Copy out every line from the records that includes "Сибирское".
————————
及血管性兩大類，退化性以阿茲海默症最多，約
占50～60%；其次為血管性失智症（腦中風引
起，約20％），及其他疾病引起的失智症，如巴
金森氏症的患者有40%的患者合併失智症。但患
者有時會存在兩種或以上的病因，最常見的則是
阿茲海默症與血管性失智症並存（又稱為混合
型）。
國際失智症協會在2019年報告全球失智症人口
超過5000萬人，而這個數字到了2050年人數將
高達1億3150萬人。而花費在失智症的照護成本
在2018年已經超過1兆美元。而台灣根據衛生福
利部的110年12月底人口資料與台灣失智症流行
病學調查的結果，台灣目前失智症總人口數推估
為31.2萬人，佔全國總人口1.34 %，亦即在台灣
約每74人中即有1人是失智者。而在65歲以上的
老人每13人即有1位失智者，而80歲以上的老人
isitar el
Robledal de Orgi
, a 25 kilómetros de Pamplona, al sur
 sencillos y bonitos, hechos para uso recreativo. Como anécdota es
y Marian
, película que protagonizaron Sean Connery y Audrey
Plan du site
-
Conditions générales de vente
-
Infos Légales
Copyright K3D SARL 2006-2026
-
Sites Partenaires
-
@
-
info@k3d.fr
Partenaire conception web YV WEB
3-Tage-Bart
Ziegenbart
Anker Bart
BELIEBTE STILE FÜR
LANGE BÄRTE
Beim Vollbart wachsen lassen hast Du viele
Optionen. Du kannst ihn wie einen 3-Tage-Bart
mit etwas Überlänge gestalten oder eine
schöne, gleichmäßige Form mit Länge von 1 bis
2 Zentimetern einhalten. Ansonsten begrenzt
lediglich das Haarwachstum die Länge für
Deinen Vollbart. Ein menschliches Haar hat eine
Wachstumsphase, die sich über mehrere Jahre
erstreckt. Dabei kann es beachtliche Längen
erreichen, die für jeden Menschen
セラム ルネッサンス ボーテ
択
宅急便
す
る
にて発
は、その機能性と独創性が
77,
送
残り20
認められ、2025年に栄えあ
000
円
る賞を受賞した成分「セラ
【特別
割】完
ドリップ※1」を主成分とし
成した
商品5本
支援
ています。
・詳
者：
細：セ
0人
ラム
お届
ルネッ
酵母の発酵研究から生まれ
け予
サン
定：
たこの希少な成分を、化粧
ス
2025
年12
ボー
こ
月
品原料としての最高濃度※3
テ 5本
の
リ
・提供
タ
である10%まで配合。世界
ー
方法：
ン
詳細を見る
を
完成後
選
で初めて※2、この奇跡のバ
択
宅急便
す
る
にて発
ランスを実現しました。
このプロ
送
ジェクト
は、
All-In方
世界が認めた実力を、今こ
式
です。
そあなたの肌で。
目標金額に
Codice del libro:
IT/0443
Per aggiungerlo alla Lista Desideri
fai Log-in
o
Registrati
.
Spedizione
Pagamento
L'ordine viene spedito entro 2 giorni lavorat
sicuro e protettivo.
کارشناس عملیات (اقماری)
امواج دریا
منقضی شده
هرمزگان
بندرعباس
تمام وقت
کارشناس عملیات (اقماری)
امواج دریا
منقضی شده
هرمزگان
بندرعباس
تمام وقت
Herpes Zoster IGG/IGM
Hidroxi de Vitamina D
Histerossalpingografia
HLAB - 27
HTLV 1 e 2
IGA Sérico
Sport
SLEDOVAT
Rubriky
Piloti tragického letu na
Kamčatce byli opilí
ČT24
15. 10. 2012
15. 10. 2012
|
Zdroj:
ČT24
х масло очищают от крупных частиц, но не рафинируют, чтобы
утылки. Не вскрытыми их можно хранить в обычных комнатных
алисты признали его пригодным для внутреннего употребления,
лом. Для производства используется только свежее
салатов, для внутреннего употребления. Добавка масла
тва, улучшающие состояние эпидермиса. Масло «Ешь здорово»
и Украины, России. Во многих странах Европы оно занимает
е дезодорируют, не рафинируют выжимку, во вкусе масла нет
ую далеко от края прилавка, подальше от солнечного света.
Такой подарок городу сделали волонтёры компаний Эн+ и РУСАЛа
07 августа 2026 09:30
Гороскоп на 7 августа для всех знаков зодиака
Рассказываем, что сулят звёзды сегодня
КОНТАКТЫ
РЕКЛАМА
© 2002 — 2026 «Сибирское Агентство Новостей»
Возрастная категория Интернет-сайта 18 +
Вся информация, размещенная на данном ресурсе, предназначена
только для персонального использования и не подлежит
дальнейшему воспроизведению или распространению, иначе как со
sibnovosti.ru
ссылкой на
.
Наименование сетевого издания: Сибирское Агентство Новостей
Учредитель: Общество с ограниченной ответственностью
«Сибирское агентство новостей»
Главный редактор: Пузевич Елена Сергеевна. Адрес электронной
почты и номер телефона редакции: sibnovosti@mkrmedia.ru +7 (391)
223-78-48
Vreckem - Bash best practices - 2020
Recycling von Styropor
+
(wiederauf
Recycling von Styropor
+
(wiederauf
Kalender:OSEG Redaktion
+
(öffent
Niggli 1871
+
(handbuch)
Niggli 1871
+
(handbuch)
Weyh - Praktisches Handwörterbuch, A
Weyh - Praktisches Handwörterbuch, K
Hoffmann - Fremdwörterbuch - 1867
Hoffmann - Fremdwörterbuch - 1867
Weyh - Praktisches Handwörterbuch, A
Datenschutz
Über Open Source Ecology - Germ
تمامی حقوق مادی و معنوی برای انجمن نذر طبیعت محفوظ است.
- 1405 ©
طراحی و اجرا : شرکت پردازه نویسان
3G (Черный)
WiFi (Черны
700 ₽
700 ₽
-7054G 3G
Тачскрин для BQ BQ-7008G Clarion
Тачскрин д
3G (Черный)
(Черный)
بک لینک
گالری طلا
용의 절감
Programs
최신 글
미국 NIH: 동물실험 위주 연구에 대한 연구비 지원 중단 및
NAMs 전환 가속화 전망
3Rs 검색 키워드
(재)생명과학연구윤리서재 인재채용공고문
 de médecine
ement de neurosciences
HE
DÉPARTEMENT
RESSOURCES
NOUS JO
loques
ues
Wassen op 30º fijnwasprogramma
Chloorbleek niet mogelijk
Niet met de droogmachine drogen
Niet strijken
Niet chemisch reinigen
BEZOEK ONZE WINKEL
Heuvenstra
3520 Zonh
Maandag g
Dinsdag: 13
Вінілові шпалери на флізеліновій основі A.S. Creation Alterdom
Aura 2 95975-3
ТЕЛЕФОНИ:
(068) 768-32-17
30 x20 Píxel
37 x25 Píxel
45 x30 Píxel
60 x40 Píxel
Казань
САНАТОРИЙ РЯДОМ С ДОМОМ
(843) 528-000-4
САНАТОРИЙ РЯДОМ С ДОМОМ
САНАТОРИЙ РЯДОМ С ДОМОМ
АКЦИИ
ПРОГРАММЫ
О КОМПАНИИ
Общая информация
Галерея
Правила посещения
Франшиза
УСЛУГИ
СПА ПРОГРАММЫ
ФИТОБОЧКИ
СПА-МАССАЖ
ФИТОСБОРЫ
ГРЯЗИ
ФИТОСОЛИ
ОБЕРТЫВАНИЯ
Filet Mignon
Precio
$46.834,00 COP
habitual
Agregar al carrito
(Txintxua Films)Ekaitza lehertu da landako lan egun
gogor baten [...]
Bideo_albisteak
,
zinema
————————
### Task answer
© 2002 — 2026 «Сибирское Агентство Новостей»
Наименование сетевого издания: Сибирское Агентство Новостей
«Сибирское агентство новостей»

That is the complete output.